The inverse Cotton-Mouton effect observed for the first time

A Magneto Optics effect observed for the first time at LNCMI: towards a new photonics device?

Magneto optics is an old field of research, as old as 1845 when Faraday discovered that a magnetic field can change light polarization, but it is still a surprising one.

Physicists at the LNCMI-T have observed for the first time that when a light beam passes through a medium in the presence of a transverse magnetic field, the medium becomes magnetized. This magnetization obtained is proportional to the laser power and to the value of the external magnetic field. This effect corresponds to a non resonant excitation of the medium constituents that changes its microscopic properties. Its existence has been predicted since the beginning of non-linear optics in the sixties but it has been somewhat forget in textbooks. It is generally known as the Inverse Cotton-Mouton effect.

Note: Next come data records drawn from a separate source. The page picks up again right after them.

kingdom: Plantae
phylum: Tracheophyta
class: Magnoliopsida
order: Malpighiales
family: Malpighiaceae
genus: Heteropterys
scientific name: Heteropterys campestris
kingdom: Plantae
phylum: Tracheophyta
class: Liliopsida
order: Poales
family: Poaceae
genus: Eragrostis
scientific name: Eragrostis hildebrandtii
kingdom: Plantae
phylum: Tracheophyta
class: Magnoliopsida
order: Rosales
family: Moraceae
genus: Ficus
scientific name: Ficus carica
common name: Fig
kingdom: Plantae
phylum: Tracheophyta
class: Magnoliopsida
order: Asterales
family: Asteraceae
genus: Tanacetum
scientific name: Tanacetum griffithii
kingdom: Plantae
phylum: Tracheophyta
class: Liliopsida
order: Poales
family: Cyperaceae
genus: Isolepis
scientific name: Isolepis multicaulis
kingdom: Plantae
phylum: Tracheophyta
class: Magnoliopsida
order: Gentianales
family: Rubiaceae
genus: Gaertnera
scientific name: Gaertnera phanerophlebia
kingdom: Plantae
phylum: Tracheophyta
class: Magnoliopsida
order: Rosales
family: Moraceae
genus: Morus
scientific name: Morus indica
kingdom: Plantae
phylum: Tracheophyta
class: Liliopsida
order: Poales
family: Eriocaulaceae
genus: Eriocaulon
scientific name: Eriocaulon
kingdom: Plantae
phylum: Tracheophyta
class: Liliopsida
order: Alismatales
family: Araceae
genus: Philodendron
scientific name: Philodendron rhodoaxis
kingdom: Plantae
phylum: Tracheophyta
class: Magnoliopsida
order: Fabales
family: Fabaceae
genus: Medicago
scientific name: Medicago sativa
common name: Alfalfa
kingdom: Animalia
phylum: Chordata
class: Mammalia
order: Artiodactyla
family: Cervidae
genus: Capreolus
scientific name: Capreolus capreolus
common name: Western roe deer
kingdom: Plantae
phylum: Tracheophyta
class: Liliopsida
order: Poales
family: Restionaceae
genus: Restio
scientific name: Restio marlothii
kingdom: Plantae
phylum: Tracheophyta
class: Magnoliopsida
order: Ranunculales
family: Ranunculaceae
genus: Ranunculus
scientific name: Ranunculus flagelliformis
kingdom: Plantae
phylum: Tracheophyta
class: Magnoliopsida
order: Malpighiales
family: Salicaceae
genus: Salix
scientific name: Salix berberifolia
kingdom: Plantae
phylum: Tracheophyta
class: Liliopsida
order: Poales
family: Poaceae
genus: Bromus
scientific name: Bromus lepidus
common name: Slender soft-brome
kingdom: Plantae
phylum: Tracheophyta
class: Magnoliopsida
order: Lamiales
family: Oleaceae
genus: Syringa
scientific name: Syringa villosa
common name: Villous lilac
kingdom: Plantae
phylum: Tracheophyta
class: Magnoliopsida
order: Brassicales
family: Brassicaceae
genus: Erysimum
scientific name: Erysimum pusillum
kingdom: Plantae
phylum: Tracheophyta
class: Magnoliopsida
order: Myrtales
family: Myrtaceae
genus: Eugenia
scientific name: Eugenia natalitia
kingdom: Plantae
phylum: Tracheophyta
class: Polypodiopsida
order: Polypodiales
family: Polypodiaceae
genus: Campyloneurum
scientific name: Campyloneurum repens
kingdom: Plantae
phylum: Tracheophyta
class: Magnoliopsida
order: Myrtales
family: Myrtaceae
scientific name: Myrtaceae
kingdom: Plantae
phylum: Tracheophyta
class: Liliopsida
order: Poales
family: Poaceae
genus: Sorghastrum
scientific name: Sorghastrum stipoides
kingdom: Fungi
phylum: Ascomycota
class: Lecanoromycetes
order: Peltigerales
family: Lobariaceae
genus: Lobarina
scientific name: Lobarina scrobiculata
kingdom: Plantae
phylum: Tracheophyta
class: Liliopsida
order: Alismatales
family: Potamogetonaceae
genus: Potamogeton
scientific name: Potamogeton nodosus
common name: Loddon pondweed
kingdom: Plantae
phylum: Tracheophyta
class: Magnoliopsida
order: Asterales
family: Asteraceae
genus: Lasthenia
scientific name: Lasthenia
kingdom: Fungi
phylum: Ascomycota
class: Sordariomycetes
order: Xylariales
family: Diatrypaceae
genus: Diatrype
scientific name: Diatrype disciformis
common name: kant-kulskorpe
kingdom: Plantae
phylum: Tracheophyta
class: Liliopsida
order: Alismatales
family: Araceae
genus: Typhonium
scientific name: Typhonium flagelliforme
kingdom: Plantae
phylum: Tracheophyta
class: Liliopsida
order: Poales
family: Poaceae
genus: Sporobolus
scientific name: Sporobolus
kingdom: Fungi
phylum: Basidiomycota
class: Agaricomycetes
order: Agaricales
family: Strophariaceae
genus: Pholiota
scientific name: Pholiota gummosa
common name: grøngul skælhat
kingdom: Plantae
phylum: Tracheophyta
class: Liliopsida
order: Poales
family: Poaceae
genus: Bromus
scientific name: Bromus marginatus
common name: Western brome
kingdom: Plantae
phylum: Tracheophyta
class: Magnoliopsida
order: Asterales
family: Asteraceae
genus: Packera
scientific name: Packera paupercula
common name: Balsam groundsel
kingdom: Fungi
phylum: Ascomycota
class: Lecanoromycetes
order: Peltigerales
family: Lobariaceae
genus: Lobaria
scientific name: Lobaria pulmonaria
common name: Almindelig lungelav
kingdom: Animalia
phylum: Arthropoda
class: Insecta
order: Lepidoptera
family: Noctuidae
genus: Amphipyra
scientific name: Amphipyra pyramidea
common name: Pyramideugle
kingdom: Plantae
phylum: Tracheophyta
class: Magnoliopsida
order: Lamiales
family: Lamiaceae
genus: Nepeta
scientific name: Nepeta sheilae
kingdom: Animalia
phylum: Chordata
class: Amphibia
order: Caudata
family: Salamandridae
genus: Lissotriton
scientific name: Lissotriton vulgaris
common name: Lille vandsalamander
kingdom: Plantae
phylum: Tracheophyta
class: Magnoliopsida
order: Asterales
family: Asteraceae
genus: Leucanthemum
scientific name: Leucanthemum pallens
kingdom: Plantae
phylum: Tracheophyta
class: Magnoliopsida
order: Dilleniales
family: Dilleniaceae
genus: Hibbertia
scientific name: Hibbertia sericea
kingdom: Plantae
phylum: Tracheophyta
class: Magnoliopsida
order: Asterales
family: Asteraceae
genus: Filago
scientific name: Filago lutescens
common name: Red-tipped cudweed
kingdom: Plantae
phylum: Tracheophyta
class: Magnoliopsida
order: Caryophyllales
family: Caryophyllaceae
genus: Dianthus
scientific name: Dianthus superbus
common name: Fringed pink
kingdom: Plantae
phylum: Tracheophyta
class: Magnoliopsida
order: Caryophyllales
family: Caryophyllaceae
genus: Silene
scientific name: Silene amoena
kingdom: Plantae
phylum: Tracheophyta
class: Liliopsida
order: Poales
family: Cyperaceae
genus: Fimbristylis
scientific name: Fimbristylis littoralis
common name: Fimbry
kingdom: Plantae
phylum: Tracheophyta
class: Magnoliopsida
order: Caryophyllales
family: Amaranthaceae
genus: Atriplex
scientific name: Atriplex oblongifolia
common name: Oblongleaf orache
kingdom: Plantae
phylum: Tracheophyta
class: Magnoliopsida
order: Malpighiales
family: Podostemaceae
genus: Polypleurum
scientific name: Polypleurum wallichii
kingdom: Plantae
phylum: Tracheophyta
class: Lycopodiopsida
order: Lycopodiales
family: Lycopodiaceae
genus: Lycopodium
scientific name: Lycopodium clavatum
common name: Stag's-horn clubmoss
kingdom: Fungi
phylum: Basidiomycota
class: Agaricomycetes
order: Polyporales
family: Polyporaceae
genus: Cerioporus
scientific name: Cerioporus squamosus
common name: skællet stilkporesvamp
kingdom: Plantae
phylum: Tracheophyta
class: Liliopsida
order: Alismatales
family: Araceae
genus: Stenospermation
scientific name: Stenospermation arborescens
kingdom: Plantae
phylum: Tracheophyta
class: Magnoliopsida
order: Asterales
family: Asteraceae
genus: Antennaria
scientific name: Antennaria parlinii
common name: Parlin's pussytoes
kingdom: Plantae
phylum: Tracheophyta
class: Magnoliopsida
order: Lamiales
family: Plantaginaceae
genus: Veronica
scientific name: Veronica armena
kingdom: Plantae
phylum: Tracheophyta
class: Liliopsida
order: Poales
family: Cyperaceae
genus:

Physicists have observed this magnetization in a crystal of common use in optics, a Terbium Gallium Garnet (TGG). The experiment is based on the use of a pulsed powerful laser, a magnetic field and an electronic circuit to detect the induced magnetization that is typically one million times smaller than the external magnetic field for this kind of crystal. Thanks to it an electric signal is obtained indicating that the crystal has been illuminated by the laser.

Though the first motivation of physicists is to study more fundamental aspects of this phenomenon [1], it is clear that the whole system constitutes a device that may have industrial applications in the field of photonics. A patent is now pending under CNRS sponsorship. This shows once more how fundamental researches are also fundamental to the industrial development. This observation will be published on a journal of the European Physical Society [2], but physicists are already working to arrive to an industrial prototype of the device which could be commercialized.

[1] Inverse Cotton-Mouton effect of the vacuum and of atomic systems, C. Rizzo, A. Dupays, R. Battesti, M. Fouché and G. L. J. A. Rikken, EPL 90, 64003 (2010) ;

[2] Observation of the Inverse Cotton-Mouton Effect, A. Ben-Amar Baranga, R. Battesti, M. Fouché, C. Rizzo, and G. L.J.A. Rikken, arXiv:1009.3152, in press EPL.